The official mouth organ for the Chinese government also hailed the three curling tournaments – which are all 10-team round-robin events, leading to a semi-final and final – and the fact the games are being staged at the same venue where Michael Phelps won a record eight Olympic gold medals.

Incredibly after a feat of engineering worthy of Brunel, what was nicknamed the Water Cube in 2008 has temporarily become the Ice Cube.

Sculptured and sprayed

The work has required organisers to completely drain the 50m pool before complex scaffolding and mounting plates went in, and an insulating and waterproof layer were put down. Finally a removable ice making system was installed and the ice was sculptured and sprayed. And, just like that, a 10-lane Olympic swimming pool became a four-sheet curling rink.

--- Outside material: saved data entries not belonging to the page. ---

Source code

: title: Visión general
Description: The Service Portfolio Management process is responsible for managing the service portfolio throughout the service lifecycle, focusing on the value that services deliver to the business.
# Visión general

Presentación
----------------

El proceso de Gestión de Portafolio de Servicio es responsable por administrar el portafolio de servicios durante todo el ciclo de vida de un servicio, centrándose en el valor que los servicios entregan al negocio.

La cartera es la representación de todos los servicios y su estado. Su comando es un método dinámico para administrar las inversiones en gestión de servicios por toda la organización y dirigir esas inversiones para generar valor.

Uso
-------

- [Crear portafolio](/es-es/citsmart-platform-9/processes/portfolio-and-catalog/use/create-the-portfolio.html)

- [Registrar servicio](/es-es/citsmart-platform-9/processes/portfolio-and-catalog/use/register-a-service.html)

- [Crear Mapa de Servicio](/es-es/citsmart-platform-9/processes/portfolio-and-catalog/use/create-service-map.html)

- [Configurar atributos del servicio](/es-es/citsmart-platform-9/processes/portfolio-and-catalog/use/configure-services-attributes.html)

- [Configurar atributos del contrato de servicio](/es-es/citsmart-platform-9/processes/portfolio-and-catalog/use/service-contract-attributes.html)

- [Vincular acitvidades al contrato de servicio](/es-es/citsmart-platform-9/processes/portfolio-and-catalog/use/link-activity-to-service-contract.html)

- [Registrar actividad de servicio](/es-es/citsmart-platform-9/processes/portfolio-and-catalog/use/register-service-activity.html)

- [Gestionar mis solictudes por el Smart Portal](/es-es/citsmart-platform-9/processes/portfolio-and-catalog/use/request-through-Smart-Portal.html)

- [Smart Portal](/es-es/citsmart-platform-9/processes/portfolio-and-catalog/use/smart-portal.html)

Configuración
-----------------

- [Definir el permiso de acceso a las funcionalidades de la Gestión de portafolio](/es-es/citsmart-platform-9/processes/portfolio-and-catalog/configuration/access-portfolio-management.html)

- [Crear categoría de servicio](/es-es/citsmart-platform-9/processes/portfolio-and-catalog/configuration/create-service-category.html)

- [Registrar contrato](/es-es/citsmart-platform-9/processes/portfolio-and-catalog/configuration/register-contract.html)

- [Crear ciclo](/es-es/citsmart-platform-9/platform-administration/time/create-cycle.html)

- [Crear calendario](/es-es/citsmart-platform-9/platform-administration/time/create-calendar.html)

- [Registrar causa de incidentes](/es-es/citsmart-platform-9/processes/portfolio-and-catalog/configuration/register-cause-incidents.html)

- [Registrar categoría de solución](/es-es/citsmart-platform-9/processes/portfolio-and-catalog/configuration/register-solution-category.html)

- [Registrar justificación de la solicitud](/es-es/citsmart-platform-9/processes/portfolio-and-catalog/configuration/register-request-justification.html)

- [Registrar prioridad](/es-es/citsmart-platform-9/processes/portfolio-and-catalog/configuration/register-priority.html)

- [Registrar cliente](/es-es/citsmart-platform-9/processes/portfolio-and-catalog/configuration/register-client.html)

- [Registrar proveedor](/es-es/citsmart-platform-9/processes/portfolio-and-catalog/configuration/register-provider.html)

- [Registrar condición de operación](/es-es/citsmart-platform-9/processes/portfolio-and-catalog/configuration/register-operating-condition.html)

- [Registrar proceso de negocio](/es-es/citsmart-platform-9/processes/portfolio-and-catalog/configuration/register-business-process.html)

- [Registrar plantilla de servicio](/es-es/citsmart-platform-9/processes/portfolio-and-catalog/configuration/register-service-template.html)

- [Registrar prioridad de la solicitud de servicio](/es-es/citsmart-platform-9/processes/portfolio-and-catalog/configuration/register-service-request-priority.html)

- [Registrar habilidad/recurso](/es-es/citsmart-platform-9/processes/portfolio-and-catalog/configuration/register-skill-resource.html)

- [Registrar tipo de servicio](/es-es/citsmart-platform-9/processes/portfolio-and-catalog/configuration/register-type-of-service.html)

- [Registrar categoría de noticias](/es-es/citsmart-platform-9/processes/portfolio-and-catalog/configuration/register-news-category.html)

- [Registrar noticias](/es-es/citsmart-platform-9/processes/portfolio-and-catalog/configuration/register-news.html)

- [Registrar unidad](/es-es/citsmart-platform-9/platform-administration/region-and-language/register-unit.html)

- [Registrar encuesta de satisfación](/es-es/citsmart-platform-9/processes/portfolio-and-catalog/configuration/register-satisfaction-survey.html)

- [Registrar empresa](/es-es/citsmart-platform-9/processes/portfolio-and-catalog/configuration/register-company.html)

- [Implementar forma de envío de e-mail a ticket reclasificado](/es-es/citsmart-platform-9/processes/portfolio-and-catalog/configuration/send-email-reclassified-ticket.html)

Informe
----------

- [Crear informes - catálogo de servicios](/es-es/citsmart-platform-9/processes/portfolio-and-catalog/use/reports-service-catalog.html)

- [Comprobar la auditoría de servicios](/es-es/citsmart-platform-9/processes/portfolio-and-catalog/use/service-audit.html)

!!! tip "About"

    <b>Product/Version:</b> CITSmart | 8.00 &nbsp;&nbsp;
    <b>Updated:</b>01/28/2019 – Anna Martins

A range of sensors in the building are designed to monitor the temperature of the ice and facility. But there were some understandable teething issues, with the British team struggling to read the ice as it slowed during the course of their match.

While Britain, the USA and many western countries have announced they will stage a diplomatic boycott of the Games, Russia’s president Vladimir Putin is coming to Beijing, and Saudi Arabia leader Mohammed bin Salman and Pakistan’s Imran Khan are expected to attend the opening ceremony. Putin and Xi are also expected to sign a deal to increase capacity of the Power of Siberia, a 2,485-mile pipeline that transfers gas from eastern Russia to China.

That is another sign that sport and politics are intertwined – and Putin, of course, will watch Russia’s athletes competing in their third consecutive Olympics without their flag and national anthem.